Initially labelled “One Belt, One Road” (Pinyin – yi dai yi lu) to appeal to its objective of reviving the ancient network of trade routes that connected the East with the West – the Silk Road Economic Belt and the Maritime Silk Road. It is worth remembering that the Silk Road (a modern terminology that derives from the secular profitable trade in silk) played an important role in the development of China (especially during the Han dynasty) and the other regions involved, an objective that its promotors are seeking to emulate.
The initiative later changed its designation to the current “Belt and Road” reportedly to convey the idea that it is not limited to the two ancient routes above referred and the regions that it encompassed, having truly a global outlook. Although its strategy has been widely reported, it was most recently featured in the Forum held in Beijing early this month, namely during President Xi’s speech, which made clear the “win-win” model of the initiative with the aim of promoting trade (and thus countering protectionism) and enhancing cooperation.

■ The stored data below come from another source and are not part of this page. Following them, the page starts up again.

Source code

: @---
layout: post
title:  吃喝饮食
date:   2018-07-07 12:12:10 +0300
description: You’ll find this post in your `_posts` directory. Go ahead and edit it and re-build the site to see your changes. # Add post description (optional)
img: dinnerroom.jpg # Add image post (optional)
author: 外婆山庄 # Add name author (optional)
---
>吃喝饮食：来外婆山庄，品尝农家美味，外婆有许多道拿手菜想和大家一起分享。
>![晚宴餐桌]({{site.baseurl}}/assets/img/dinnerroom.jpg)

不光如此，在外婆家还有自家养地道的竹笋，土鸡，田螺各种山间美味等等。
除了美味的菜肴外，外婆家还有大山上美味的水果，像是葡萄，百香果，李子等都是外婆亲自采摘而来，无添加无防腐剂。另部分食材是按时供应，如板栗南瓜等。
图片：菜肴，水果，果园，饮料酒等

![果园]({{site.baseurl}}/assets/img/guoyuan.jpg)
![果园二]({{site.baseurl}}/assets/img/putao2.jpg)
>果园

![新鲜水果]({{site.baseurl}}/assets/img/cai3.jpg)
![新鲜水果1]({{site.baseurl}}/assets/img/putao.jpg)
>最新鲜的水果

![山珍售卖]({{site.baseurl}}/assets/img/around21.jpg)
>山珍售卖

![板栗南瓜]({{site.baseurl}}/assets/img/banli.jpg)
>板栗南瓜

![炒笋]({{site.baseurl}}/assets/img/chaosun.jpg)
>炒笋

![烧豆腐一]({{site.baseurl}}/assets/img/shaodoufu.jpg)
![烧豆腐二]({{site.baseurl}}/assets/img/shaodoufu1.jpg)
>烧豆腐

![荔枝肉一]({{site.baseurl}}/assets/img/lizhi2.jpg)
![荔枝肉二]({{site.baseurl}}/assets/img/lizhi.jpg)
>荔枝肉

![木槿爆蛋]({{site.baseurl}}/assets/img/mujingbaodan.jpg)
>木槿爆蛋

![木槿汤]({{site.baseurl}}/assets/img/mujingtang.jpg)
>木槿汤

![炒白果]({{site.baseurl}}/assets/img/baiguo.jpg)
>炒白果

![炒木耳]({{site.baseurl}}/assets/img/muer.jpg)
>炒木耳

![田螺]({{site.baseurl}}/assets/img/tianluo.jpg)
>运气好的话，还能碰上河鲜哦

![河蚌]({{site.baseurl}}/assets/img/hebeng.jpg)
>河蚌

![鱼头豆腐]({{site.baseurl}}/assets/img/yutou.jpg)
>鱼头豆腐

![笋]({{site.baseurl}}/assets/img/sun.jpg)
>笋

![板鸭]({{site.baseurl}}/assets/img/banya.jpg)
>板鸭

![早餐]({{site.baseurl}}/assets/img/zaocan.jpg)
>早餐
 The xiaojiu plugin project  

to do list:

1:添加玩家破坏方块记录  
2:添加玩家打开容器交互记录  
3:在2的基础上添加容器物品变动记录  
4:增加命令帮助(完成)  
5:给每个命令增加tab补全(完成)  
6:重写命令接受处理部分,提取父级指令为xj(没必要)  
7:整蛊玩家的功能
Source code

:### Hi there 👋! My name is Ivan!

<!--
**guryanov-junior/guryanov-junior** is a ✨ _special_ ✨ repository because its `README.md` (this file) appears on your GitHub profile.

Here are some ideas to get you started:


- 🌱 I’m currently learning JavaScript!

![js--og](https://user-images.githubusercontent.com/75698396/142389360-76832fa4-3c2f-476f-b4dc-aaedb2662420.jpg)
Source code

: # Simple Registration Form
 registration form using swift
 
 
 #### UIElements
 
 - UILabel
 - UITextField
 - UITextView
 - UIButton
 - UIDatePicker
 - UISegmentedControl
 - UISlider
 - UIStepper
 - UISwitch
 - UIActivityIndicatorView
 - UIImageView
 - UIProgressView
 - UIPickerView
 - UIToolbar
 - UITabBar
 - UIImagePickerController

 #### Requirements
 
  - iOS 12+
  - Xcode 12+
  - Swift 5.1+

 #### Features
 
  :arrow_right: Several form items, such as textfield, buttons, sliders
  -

The main component of the initiative is the much needed massive infrastructure investment in the countries along the old Silk Road, which is certain to spur trade within the region, with China having pledged already more than one hundred billion US dollars and estimating a total investment of three trillion US dollars.
Back when Premier Li Keqiang visited Macau in October 2016, he affirmed that Macau can play its part with respect to the investment in the Portuguese-speaking countries, a role which Chief Executive Fernando Chui Sai On has affirmed the intention to fully embrace, aside from the remaining opportunities arising from this initiative to Macau. In fact, there are considerable advantages in using Macau (a former Portuguese enclave) as a platform for the investment and development of relationships with the Portuguese-speaking countries, with whom it has historical and cultural similarities.

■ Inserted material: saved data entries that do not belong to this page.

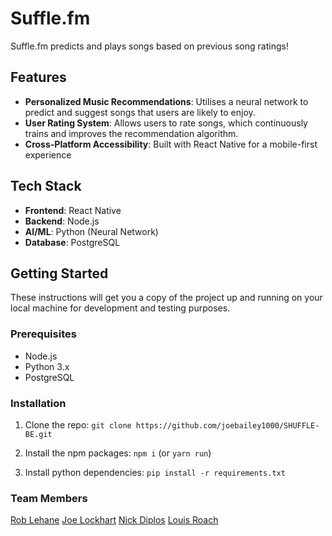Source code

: # Suffle.fm

Suffle.fm predicts and plays songs based on previous song ratings!

## Features

- **Personalized Music Recommendations**: Utilises a neural network to predict and suggest songs that users are likely to enjoy.
- **User Rating System**: Allows users to rate songs, which continuously trains and improves the recommendation algorithm.
- **Cross-Platform Accessibility**: Built with React Native for a mobile-first experience

## Tech Stack

- **Frontend**: React Native
- **Backend**: Node.js
- **AI/ML**: Python (Neural Network)
- **Database**: PostgreSQL

## Getting Started

These instructions will get you a copy of the project up and running on your local machine for development and testing purposes.

### Prerequisites

- Node.js
- Python 3.x
- PostgreSQL

### Installation

1. Clone the repo:
    `git clone https://github.com/joebailey1000/SHUFFLE-BE.git`

2. Install the npm packages:
    `npm i` (or `yarn run`)

3. Install python dependencies:
    `pip install -r requirements.txt`

### Team Members
[Rob Lehane](https://github.com/@rob-Lehane)
[Joe Lockhart](https://github.com/joebailey1000)
[Nick Diplos](https://github.com/@nickdip)
[Louis Roach](https://github.com/@LouisRoach)





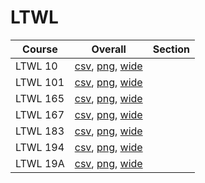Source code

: # LTWL

| Course | Overall | Section |
| ------ | ------- | ------- |
| LTWL 10 | [csv](https://github.com/UCSD-Historical-Enrollment-Data/2025Fall/blob/main/overall/LTWL%2010.csv), [png](https://raw.githubusercontent.com/UCSD-Historical-Enrollment-Data/2025Fall/main/plot_overall/LTWL%2010.png), [wide](https://raw.githubusercontent.com/UCSD-Historical-Enrollment-Data/2025Fall/main/plot_overall_wide/LTWL%2010.png) |  |
| LTWL 101 | [csv](https://github.com/UCSD-Historical-Enrollment-Data/2025Fall/blob/main/overall/LTWL%20101.csv), [png](https://raw.githubusercontent.com/UCSD-Historical-Enrollment-Data/2025Fall/main/plot_overall/LTWL%20101.png), [wide](https://raw.githubusercontent.com/UCSD-Historical-Enrollment-Data/2025Fall/main/plot_overall_wide/LTWL%20101.png) |  |
| LTWL 165 | [csv](https://github.com/UCSD-Historical-Enrollment-Data/2025Fall/blob/main/overall/LTWL%20165.csv), [png](https://raw.githubusercontent.com/UCSD-Historical-Enrollment-Data/2025Fall/main/plot_overall/LTWL%20165.png), [wide](https://raw.githubusercontent.com/UCSD-Historical-Enrollment-Data/2025Fall/main/plot_overall_wide/LTWL%20165.png) |  |
| LTWL 167 | [csv](https://github.com/UCSD-Historical-Enrollment-Data/2025Fall/blob/main/overall/LTWL%20167.csv), [png](https://raw.githubusercontent.com/UCSD-Historical-Enrollment-Data/2025Fall/main/plot_overall/LTWL%20167.png), [wide](https://raw.githubusercontent.com/UCSD-Historical-Enrollment-Data/2025Fall/main/plot_overall_wide/LTWL%20167.png) |  |
| LTWL 183 | [csv](https://github.com/UCSD-Historical-Enrollment-Data/2025Fall/blob/main/overall/LTWL%20183.csv), [png](https://raw.githubusercontent.com/UCSD-Historical-Enrollment-Data/2025Fall/main/plot_overall/LTWL%20183.png), [wide](https://raw.githubusercontent.com/UCSD-Historical-Enrollment-Data/2025Fall/main/plot_overall_wide/LTWL%20183.png) |  |
| LTWL 194 | [csv](https://github.com/UCSD-Historical-Enrollment-Data/2025Fall/blob/main/overall/LTWL%20194.csv), [png](https://raw.githubusercontent.com/UCSD-Historical-Enrollment-Data/2025Fall/main/plot_overall/LTWL%20194.png), [wide](https://raw.githubusercontent.com/UCSD-Historical-Enrollment-Data/2025Fall/main/plot_overall_wide/LTWL%20194.png) |  |
| LTWL 19A | [csv](https://github.com/UCSD-Historical-Enrollment-Data/2025Fall/blob/main/overall/LTWL%2019A.csv), [png](https://raw.githubusercontent.com/UCSD-Historical-Enrollment-Data/2025Fall/main/plot_overall/LTWL%2019A.png), [wide](https://raw.githubusercontent.com/UCSD-Historical-Enrollment-Data/2025Fall/main/plot_overall_wide/LTWL%2019A.png) |  |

In that regard, one of the focus designated for Macau has been the provision of legal and cultural services for the Portuguese-speaking countries, which is not only due to the fact that the Portuguese language remains an official language in Macau, but also constitutes the inherent strength and advantage of our legal system. In fact, the importance of the legal aspect is undeniable when making an investment and it can also positively (or otherwise) affect the development of trade. Accordingly, Macau law, as a blend of East and West, can clearly have a role in this initiative, which can also be complemented by the provision of arbitration services in Macau as a neutral ground for the parties involved.
Our firm has been privileged to assist Clients in their internationalisation, especially in their investments in the Portuguese-speaking countries (including Brazil, Angola, Mozambique, Portugal, among others), not only providing advice from a Macau law perspective, but also by connecting them with professionals from those overseas jurisdictions, with whom we have been honoured to have a close relationship.
Furthermore, our firm recently attended the conference entitled “The Belt and Road: A Catalyst for Connectivity, Convergence and Collaboration” and organized by the Hong Kong Law Society in 12 May 2017, demonstrating our willingness to also embrace the Belt and Road Initiative, namely by staying up to date with its latest developments, such as the advantages and risks that the same entail for our Clients.
We hope to leverage the said knowledge with our more than 30 years of experience in advising and assisting in Macau-related matters to serve our Clients in their ongoing and future ventures in Macau and around the world.